* WHAT IS REQUIRED *
An exact repetition of the records is required. Leave nothing out.

[Extracted records]
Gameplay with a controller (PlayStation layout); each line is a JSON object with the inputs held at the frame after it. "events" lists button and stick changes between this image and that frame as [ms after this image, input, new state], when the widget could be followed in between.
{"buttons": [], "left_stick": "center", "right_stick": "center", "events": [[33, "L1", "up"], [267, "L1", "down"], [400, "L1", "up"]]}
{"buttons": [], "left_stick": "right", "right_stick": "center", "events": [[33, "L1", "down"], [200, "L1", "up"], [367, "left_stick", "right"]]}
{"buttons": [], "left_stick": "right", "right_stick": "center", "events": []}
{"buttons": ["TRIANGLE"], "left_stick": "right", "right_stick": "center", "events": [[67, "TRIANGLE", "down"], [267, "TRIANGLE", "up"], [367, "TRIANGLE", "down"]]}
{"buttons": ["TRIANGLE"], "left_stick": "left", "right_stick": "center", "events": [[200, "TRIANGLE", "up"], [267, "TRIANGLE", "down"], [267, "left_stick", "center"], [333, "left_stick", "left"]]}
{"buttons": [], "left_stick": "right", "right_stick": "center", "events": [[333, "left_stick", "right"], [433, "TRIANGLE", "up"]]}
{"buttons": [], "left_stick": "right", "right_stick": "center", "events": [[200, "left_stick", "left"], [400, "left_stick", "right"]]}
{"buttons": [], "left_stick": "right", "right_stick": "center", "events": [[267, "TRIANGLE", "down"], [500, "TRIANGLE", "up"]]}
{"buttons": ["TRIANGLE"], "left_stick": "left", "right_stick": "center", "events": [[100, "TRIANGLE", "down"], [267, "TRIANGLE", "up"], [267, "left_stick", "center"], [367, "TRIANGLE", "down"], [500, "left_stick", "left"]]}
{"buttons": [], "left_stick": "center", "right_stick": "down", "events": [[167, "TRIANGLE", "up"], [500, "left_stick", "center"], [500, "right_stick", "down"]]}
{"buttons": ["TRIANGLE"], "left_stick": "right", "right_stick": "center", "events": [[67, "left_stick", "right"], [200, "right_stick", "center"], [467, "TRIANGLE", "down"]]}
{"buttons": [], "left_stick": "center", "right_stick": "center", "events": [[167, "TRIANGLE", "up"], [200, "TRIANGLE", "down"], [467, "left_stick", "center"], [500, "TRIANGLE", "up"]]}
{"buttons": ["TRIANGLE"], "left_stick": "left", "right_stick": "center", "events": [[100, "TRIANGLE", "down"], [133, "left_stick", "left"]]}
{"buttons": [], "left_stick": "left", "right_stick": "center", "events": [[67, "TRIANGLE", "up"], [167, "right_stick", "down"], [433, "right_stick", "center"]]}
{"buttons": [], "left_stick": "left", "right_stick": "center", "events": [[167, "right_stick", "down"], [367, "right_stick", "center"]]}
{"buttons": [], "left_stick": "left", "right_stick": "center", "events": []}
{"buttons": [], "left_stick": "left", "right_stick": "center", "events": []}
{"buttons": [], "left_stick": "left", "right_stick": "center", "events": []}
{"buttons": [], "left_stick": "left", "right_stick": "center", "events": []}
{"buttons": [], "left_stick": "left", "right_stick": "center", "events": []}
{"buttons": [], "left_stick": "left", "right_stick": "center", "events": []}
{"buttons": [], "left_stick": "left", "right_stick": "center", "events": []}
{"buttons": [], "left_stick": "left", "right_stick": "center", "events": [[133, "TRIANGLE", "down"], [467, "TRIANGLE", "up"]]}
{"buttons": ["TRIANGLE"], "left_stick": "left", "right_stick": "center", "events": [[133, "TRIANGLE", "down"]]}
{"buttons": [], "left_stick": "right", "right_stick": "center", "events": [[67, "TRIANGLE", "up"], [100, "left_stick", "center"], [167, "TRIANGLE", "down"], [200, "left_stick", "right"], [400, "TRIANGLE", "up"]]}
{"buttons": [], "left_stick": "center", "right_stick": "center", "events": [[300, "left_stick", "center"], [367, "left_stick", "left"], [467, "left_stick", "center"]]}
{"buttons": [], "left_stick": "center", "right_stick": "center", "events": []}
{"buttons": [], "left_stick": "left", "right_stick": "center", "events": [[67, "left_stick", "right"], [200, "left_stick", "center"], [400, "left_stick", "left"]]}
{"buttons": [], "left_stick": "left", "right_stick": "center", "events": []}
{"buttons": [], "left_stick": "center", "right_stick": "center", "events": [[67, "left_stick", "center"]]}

* COMPLETED EXERCISE *
Gameplay with a controller (PlayStation layout); each line is a JSON object with the inputs held at the frame after it. "events" lists button and stick changes between this image and that frame as [ms after this image, input, new state], when the widget could be followed in between.
{"buttons": [], "left_stick": "center", "right_stick": "center", "events": [[33, "L1", "up"], [267, "L1", "down"], [400, "L1", "up"]]}
{"buttons": [], "left_stick": "right", "right_stick": "center", "events": [[33, "L1", "down"], [200, "L1", "up"], [367, "left_stick", "right"]]}
{"buttons": [], "left_stick": "right", "right_stick": "center", "events": []}
{"buttons": ["TRIANGLE"], "left_stick": "right", "right_stick": "center", "events": [[67, "TRIANGLE", "down"], [267, "TRIANGLE", "up"], [367, "TRIANGLE", "down"]]}
{"buttons": ["TRIANGLE"], "left_stick": "left", "right_stick": "center", "events": [[200, "TRIANGLE", "up"], [267, "TRIANGLE", "down"], [267, "left_stick", "center"], [333, "left_stick", "left"]]}
{"buttons": [], "left_stick": "right", "right_stick": "center", "events": [[333, "left_stick", "right"], [433, "TRIANGLE", "up"]]}
{"buttons": [], "left_stick": "right", "right_stick": "center", "events": [[200, "left_stick", "left"], [400, "left_stick", "right"]]}
{"buttons": [], "left_stick": "right", "right_stick": "center", "events": [[267, "TRIANGLE", "down"], [500, "TRIANGLE", "up"]]}
{"buttons": ["TRIANGLE"], "left_stick": "left", "right_stick": "center", "events": [[100, "TRIANGLE", "down"], [267, "TRIANGLE", "up"], [267, "left_stick", "center"], [367, "TRIANGLE", "down"], [500, "left_stick", "left"]]}
{"buttons": [], "left_stick": "center", "right_stick": "down", "events": [[167, "TRIANGLE", "up"], [500, "left_stick", "center"], [500, "right_stick", "down"]]}
{"buttons": ["TRIANGLE"], "left_stick": "right", "right_stick": "center", "events": [[67, "left_stick", "right"], [200, "right_stick", "center"], [467, "TRIANGLE", "down"]]}
{"buttons": [], "left_stick": "center", "right_stick": "center", "events": [[167, "TRIANGLE", "up"], [200, "TRIANGLE", "down"], [467, "left_stick", "center"], [500, "TRIANGLE", "up"]]}
{"buttons": ["TRIANGLE"], "left_stick": "left", "right_stick": "center", "events": [[100, "TRIANGLE", "down"], [133, "left_stick", "left"]]}
{"buttons": [], "left_stick": "left", "right_stick": "center", "events": [[67, "TRIANGLE", "up"], [167, "right_stick", "down"], [433, "right_stick", "center"]]}
{"buttons": [], "left_stick": "left", "right_stick": "center", "events": [[167, "right_stick", "down"], [367, "right_stick", "center"]]}
{"buttons": [], "left_stick": "left", "right_stick": "center", "events": []}
{"buttons": [], "left_stick": "left", "right_stick": "center", "events": []}
{"buttons": [], "left_stick": "left", "right_stick": "center", "events": []}
{"buttons": [], "left_stick": "left", "right_stick": "center", "events": []}
{"buttons": [], "left_stick": "left", "right_stick": "center", "events": []}
{"buttons": [], "left_stick": "left", "right_stick": "center", "events": []}
{"buttons": [], "left_stick": "left", "right_stick": "center", "events": []}
{"buttons": [], "left_stick": "left", "right_stick": "center", "events": [[133, "TRIANGLE", "down"], [467, "TRIANGLE", "up"]]}
{"buttons": ["TRIANGLE"], "left_stick": "left", "right_stick": "center", "events": [[133, "TRIANGLE", "down"]]}
{"buttons": [], "left_stick": "right", "right_stick": "center", "events": [[67, "TRIANGLE", "up"], [100, "left_stick", "center"], [167, "TRIANGLE", "down"], [200, "left_stick", "right"], [400, "TRIANGLE", "up"]]}
{"buttons": [], "left_stick": "center", "right_stick": "center", "events": [[300, "left_stick", "center"], [367, "left_stick", "left"], [467, "left_stick", "center"]]}
{"buttons": [], "left_stick": "center", "right_stick": "center", "events": []}
{"buttons": [], "left_stick": "left", "right_stick": "center", "events": [[67, "left_stick", "right"], [200, "left_stick", "center"], [400, "left_stick", "left"]]}
{"buttons": [], "left_stick": "left", "right_stick": "center", "events": []}
{"buttons": [], "left_stick": "center", "right_stick": "center", "events": [[67, "left_stick", "center"]]}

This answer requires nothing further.